The widespread collection of data from all sorts of digital systems is mostly associated with the notion that it will help us do things smarter, better or more efficiently. The emphasis on the idea that various actors will use data knowingly and deliberately, seems to ignore the fact that data in and by itself can produce effects as well. That is, data, once it is collected, can and will have an impact simply because we cannot unknow what we have learned from it.
- Smart governments, e.g. smart cities, strive to quantify the public domain in order to deliver higher quality services against lower costs. Their efforts will produce vast amounts of data and possibly some unexpected insights. One could imagine that such insights have profound political implications, for instance, when they uncover corruption or extreme levels of water or air pollution.
- Self-driving cars will be collecting massive amounts of data regarding their own activity, but they will also measure and film their surroundings, including other vehicles, pedestrians and other subjects. It seems inevitable that this data, once it is available, will eventually be used for surveillance and other purposes beyond its intended use.
- Pre-crime, elaborate statistical models that predict when and where various crimes may be committed, has a positive effect on overall crime rates, e.g. in Chicago. In practice, however, this means that local police focus on specific neighborhoods, which may lead to skewed crime statistics of those areas and, indirectly, to racial profiling.
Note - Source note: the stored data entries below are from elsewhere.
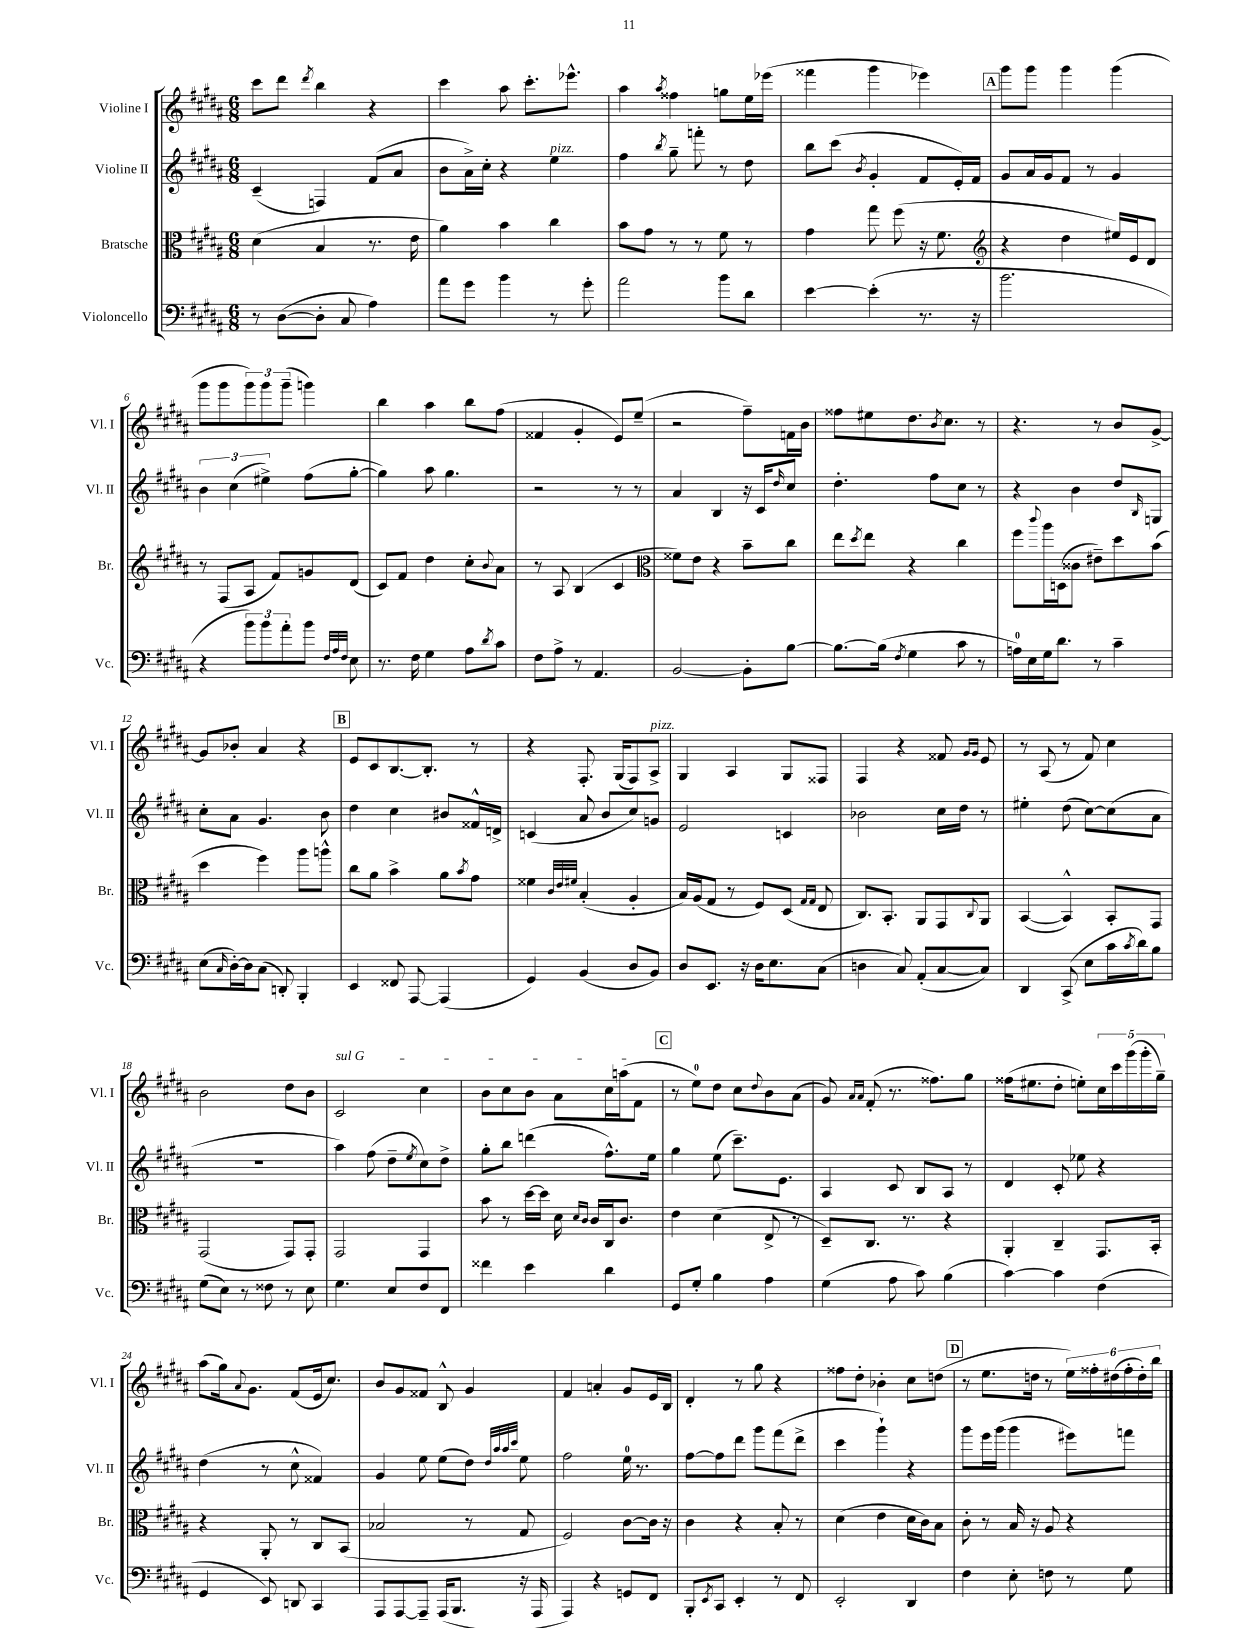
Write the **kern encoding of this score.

**kern	**kern	**kern	**kern
*part4	*part3	*part2	*part1
*staff4	*staff3	*staff2	*staff1
*I"Violoncello	*I"Bratsche	*I"Violine II	*I"Violine I
*I'Vc.	*I'Br.	*I'Vl. II	*I'Vl. I
*clefF4	*clefC3	*clefG2	*clefG2
*k[f#c#g#d#a#]	*k[f#c#g#d#a#]	*k[f#c#g#d#a#]	*k[f#c#g#d#a#]
*M6/8	*M6/8	*M6/8	*M6/8
=1	=1	=1	=1
8r	(4d#\	(4c#~/	8ccc#\L
([8D#\L	.	.	8ddd#\J
.	.	.	8qddd#/
8D#'\J]	4B/	4Fn/)	4bb\
8C#/	.	.	.
4A#\)	8.r	(8f#/L	4r
.	.	8a#/J	.
.	16e\	.	.
=2	=2	=2	=2
8a#\L	4a#\)	8b\L	4ccc#\
8g#\J	.	16a#^\L)	.
.	.	16cc#'\JJ	.
4b\	4b\	4r	8aa#\
.	.	.	8.ccc#'\L
!	!	!LO:TX:a:i:t=pizz.	!
8r	4cc#\	4ee\	.
.	.	.	8.eee-X^^\J
8g#'\	.	.	.
=3	=3	=3	=3
2a#\	8b\L	4ff#\	4aa#\
.	8g#\J	.	.
.	.	8qbb/	8qaa#/
.	8r	8gg#~\	4ff##X\
.	8r	8fffn'\	.
8b\L	8f#\	8r	8ggn\L
8d#\J	8r	8dd#\	16ee\L
.	.	.	(16eee-X\JJ
=4	=4	=4	=4
[4e\	4g#\	8bb\L	4fff##X\
.	.	(8ccc#\J	.
.	.	8qb/	.
(4e'\]	8gg#\	4g#'/	4ggg#\
.	(8ff#\	.	.
8.r	16r	8f#/L	4eee-X\)
.	8.f#\	.	.
.	.	16e'/L)	.
16r	.	16f#/JJ	.
!!LO:REH:place=s1:t=A
=5	=5	=5	=5
*	*clefG2	*	*
2.b\	4r	8g#/L	8ggg#\L
.	.	16a#/L	8ggg#\J
.	.	16g#/J	.
.	4dd#\	8f#/J	4ggg#\
.	.	8r	.
.	16ee#X/LL)	4g#/	(4ggg#\
.	16e/J	.	.
.	8d#/J	.	.
!!LO:LB:g=z
=6	=6	=6	=6
4r	8r	6b\	8ggg#\L
.	(8F#/L	.	8ggg#\
.	.	(6cc#\	.
12b\L)	8A#/J	.	12ggg#\)
12b\	.	6ee#X^\)	12ggg#\
.	8f#/L)	.	.
12a#'\	.	.	(12ggg#~\J
8b\J	8gn/	(8ff#\L	4gggn\)
32qqF#/LLL	.	.	.
32qqA#/	.	.	.
32qqF#/JJJ	.	.	.
8E\	(8d#/J	[8gg#'\J	.
=7	=7	=7	=7
8.r	8c#/L)	4gg#\])	4bb\
.	8f#/J	.	.
16F#\	.	.	.
4G#\	4dd#\	8aa#\	4aa#\
.	.	4.gg#\	.
8A#\L	8cc#'\L	.	8bb\L
8qd#/	8qqb/	.	.
8c#\J	8a#\J	.	(8ff#\J
=8	=8	=8	=8
8F#\L	8r	2r	4f##X/
8A#^\J	8A#/	.	.
8r	(4B/	.	4g#'/
4.AA#/	.	.	.
.	4c#/	8r	8e/L)
.	.	8r	(8ee~/J
=9	=9	=9	=9
*	*clefC3	*	*
[2BB/	8f##X\L)	4a#/	2r
.	8e\J	.	.
.	4r	4B/	.
8BB'\L]	8b~\L	16r	8ff#~\L)
.	.	16c#/KL	.
.	.	16qqdd#/	.
[8B\J	8cc#\J	8cc#/J	16fn\L
.	.	.	16b\JJ
=10	=10	=10	=10
8.B\L_	8ee\L	4.dd#'\	8ff##X\L
.	8qdd#/	.	.
.	8ee\J	.	8ee#X\
(16B\Jk]	.	.	.
8qF#/	.	.	.
4G#\	4r	.	8.dd#\
.	.	8ff#\L	.
.	.	.	8qb/
.	.	.	8.cc#\J
8c#\	4cc#\	8cc#\J	.
8r	.	8r	8r
=11	=11	=11	=11
16An\LL)	8ff#\L	4r	4.r
16E\	.	.	.
.	8qqccc#/	.	.
16G#\J	16aa#\L	.	.
8.d#\J	(16Dn\J	.	.
.	8c##X\J	4b\	.
8r	8e#X~\L)	.	8r
4c#~\	8dd#\	8dd#/L	8b/L
.	.	16qqB/	.
.	(8b\J	8Gn/J	[8g#^/J
!!LO:LB:g=z
=12	=12	=12	=12
(8E\L	4dd#\	8cc#'\L	8g#/L]
16qqC#/	.	.	.
[16D#'\L)	.	8a#\J	8b-X'/J
16D#\J]	.	.	.
(8C#\J	4ff#\)	4.g#/	4a#/
8DDn'/)	.	.	.
4BBB'/	8aa#\L	.	4r
.	8aan^^\J	8b\	.
!!LO:REH:place=s1:t=B
=13	=13	=13	=13
4EE/	8cc#\L	4dd#\	8e/L
.	8a#\J	.	8c#/
8FF##X/	4b^\	4cc#\	[8.B/
[8AAA#/	.	.	.
.	.	.	8.B'/J]
(4AAA#/]	8a#\L	8b#X/L	.
.	8qb/	.	.
.	8g#\J	16f##X^^/L	8r
.	.	16dn^/JJ	.
=14	=14	=14	=14
4GG#/)	4f##X\	(4cn/	4r
.	32qqc#/LLL	.	.
.	32qqe/	.	.
.	32qqf#X/JJJ	.	.
(4BB/	(4B'/	8a#/	8.F#'/
.	.	8b/L	.
.	.	.	(16G#/KL
8D#/L	4A#'/	8cc#/)	8F#/)
!	!	!	!LO:TX:a:i:t=pizz.
8BB/J)	.	8gn/J	8A#^/J
=15	=15	=15	=15
8D#/L	16B/LL)	2e/	4G#/
.	(16A#/J	.	.
8.EE/J	8G#/J	.	.
.	8r	.	4A#/
16r	.	.	.
16D#\KL	8F#/L)	.	.
8.E\	.	.	.
.	(8D#/J	4cn/	8G#/L
.	16qqG#/LL	.	.
.	16qqG#/JJ	.	.
(8C#\J	8E/	.	8F##X/J
=16	=16	=16	=16
4Dn\	8.C#/L)	2b-X\	4F#/
.	8.BB'/J	.	.
8C#/)	.	.	4r
(8AA#'/L	8AA#/L	.	.
[8C#/	8GG#/	16cc#\LL	8f##X/
.	.	16dd#\JJ	.
.	.	.	16qqg#/LL
.	8qqC#/	.	16qqg#/JJ
8C#/J])	8AA#/J	8r	8e/
=17	=17	=17	=17
4DD#/	([4BB/	4ee#X'\	8r
.	.	.	(8A#/
(8CC#^/	4BB^^/])	(8dd#\	8r
8E\L	.	[8cc#\L)	8f#/)
16c#\L	8BB'/L	(8cc#\]	4cc#\
8qc#/	.	.	.
16d#\J)	.	.	.
8B\J	8GG#/J	8a#\J	.
!!LO:LB:g=z
=18	=18	=18	=18
(8G#\L	(2GG#/	2.r	2b\
8E\J)	.	.	.
8r	.	.	.
8F##X\	.	.	.
8r	8GG#/L)	.	8dd#\L
8E\	8GG#'/J	.	8b\J
=19	=19	=19	=19
!	!	!	!LO:TX:a:i:t=sul G
4.G#\	2GG#/	4aa#\)	2c#/
.	.	(8ff#\	.
8E/L	.	8dd#~\L	.
.	.	8qee/	.
8F#/	4GG#/	8cc#\)	4cc#\
8FF#/J	.	8dd#^\J	.
=20	=20	=20	=20
4f##X\	8b\	8gg#'\L	8b\L
.	8r	8bb\J	8cc#\
4e\	[16dd#\LL	(4dddn\	8b\J
.	16dd#\JJ]	.	.
.	16d#\	.	8a#\L
.	16qqd#/LL	.	.
.	16qqc#/JJ	.	.
.	16c#/LL	.	.
4d#\	16C#/J	8.ff#^^\L)	16cc#\L
.	8.c#/J	.	(16aan\J
.	.	.	8f#\J
.	.	16ee\Jk	.
!!LO:REH:place=s1:t=C
=21	=21	=21	=21
8GG#/L	4e\	4gg#\	8r
8G#'/J	.	.	8ee\L)
4B\	(4d#\	(8ee\	8dd#\J
.	.	8.ccc#~\L)	8cc#\L
.	.	.	8qqdd#/
4A#\	8E^/	.	8b\
.	.	8.e\J	.
.	8r	.	(8a#\J
=22	=22	=22	=22
(4G#\	8D#~/L)	4A#/	8g#/)
.	.	.	16qqa#/LL
.	.	.	16qqa#/JJ
.	8.C#/J	.	(8f#'/
8A#\	.	8c#/	8.r
.	8.r	.	.
8c#\)	.	8B/L	.
.	.	.	8.ff##X\L)
(4B\	4r	8A#/J	.
.	.	8r	8gg#\J
=23	=23	=23	=23
[4c#\)	4AA#'/	4d#/	(16ff##X\KL
.	.	.	8.ee#X\
4c#\]	4C#~/	8c#'/	8dd#'\J
.	.	8ee-X\	8een'\L)
(4F#\	8.GG#/L	4r	20cc#\L
.	.	.	20ccc#\
.	.	.	(20ggg#\
.	.	.	20ggg#'\
.	16BB'/Jk	.	.
.	.	.	20gg#~\JJ)
!!LO:LB:g=z
=24	=24	=24	=24
4GG#/	4r	(4dd#\	(8aa#\L
.	.	.	16gg#\k)
.	.	.	8qqa#/
.	.	.	8.g#\J
8EE/)	8AA#'/	8r	.
8DDn/	8r	8cc#^^\	(8f#/L
4CC#/	8C#/L	4f##X/)	16e/k
.	.	.	8.cc#/J)
.	(8BB/J	.	.
=25	=25	=25	=25
8AAA#/L	2B-X/	4g#/	8b/L
[8AAA#/	.	.	8g#/
8AAA#~/J]	.	8ee\	8f##X/J
(16AAA#/KL	.	(8ee\L	8B^^/
8.BBB/J	.	.	.
.	8r	8dd#\J)	4g#/
.	.	32qqdd#/LLL	.
.	.	32qqaa#/	.
.	.	32qqaa#/	.
.	.	32qqccc#/JJJ	.
16r	8G#/	8ee\	.
16AAA#/	.	.	.
=26	=26	=26	=26
4AAA#/)	2F#/)	2ff#\	4f#/
4r	.	.	4an'/
8GGn/L	[8c#\L	16ee\	8g#/L
.	.	8.r	.
8FF#/J	16c#\Jk]	.	16e/L
.	16r	.	16B/JJ
=27	=27	=27	=27
8BBB'/L	4c#\	[8ff#\L	4d#'/
8qEE/	.	.	.
8CC#/J	.	8ff#\]	.
4EE'/	4r	8ddd#\J	8r
.	.	8ggg#\L	8gg#\
8r	8B'/	(8fff#\	4r
8FF#/	8r	8ddd#^\J	.
=28	=28	=28	=28
2EE'/	(4d#\	4ccc#\	8ff##X\L
.	.	.	8dd#'\J
.	4e\	4ggg#`\)	4b-X'\
4DD#/	16d#\LL	4r	8cc#\L
.	16c#\J)	.	.
.	8B\J	.	(8ddn\J
!!LO:REH:place=s1:t=D
=29	=29	=29	=29
4F#\	8c#'\	8ggg#\L	8r
.	8r	16eee\L	8.ee\L
.	.	(16ggg#\JJ	.
8E'\	16B/	4ggg#\	.
.	16r	.	16ddn\Jk
8Fn\	8A#/	.	8r
8r	4r	8eee#X\L)	24ee\LL)
.	.	.	24ff##X'\
.	.	.	(24dd#X\
8G#\	.	8fffn\J	24ff##'\
.	.	.	24dd#'\)
.	.	.	24bb\JJ
==	==	==	==
*-	*-	*-	*-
- Researchers have demonstrated how old data from the Bitcoin’s public ledger can be combined with additional (public) datasets to trace people involved in drug deals or other (illegal) transactions that were once thought anonymous.
- Bruno Latour, among other thinkers, ascribes agency to non-human entities; things do things. Such entities, or actants in Latour’s words, are part of larger networks of humans (actors) and non-humans who together form the structure in which agency takes place. To illustrate, a fence forces people to make a detour (or to climb or cut the fence) and air quality measurements trigger people to consider the effects of air pollution and think about preventive action.
Data can be understood as a resource, somewhat similar to natural resources such as oil. Thus, it is no wonder that data is treated as the single-most important input in today’s economy. However, the dominant perspective on data is overly simplistic. It seems to assume that we have full control over the kind of data we collect, how it is analyzed and how subsequent outcomes can be interpreted and used. Two factors call for a more reflexive perspective on data.
For better or worse, once the new collected insights are “out there”, they will start to lead a life of their own and have an impact on everyday life beyond the original (human) intentions of collecting the data.
First, aside from oil and other material resources, the process from extraction to final product is quite predictable and manageable. Data, by contrast, is much more complex since the process of collecting and processing data is crucial to the kinds of output that are produced and these may include rather unexpected results. In the near future, AI systems are bound to generate even more unexpected and unplanned insights, i.e. correlations between seemingly unrelated data sets.
Second, for better or worse, once the new collected insights are “out there”, they will start to lead a life of their own and have an impact on everyday life beyond the original (human) intentions of collecting the data. To illustrate, data from self-driving cars will most likely lead to an increase in surveillance and data collection from garbage collection may originally be used to streamline processes of recycling, but might lead to monitoring consumption patterns of individual households.
The Dutch expression meten is weten (i.e. to measure is to know) implicitly underpins current efforts to quantify every dimension of society, business and everyday life. In that vein, data is presented as an objective set of information on the basis of which smarter decisions can be made. However, this perspective ignores the fact that many choices are made in terms of what is measured, how it is measured and how raw data is analyzed. This means that data only represents a limited cross-section of what it is supposed to measure and presents matters from a specific angle. Nevertheless, data will be overwhelming and outpower other (non-quantified) insights or opinions and push for ever more technocratic decision-making. To be sure, this is not necessarily a bad development, data may help societies disrupt existing power structures and facilitate progress, but the question is whether society will be able to control such data and its impact in a meaningful manner.
Beyond the level of specific practices or concrete political decisions, the rise of data will shift our perspective on life and the societies we live in to a macro-level. The same happened in the past when new tools allowed us to measure natural phenomena more precisely, make more elaborate analyses and communicate findings more easily and rapidly. Eventually, societies will develop new data-driven worldviews similar to those tools of past inspired modernism.
- The old saying that knowledge is power assumes that someone possesses exclusive knowledge and uses that knowledge to attain some goal. Public knowledge also exerts power, cf. old-fashioned propaganda and digital fake news, and control over data (what is made public, how is it framed and presented?) will be ever more important in any power struggle.
- Similar to ideas about “Privacy by Design” (i.e. designing digital systems so that no sensitive data is ever collected), a broader principle for data collection may be that only the most basic data necessary is collected for a specific purpose. This would exclude efforts to collect as much data as possible, from some system, without prior plans for concrete analyses.
- Databases around the world contain far more raw, unmined, data than data that is actually processed. In other words, there’s an enormous pool of as yet meaningless data that may produce concrete insights in the future. This may bring solutions to societal problems, but it may also have repercussions on a personal level; from tax fraud to drug deals on the dark web.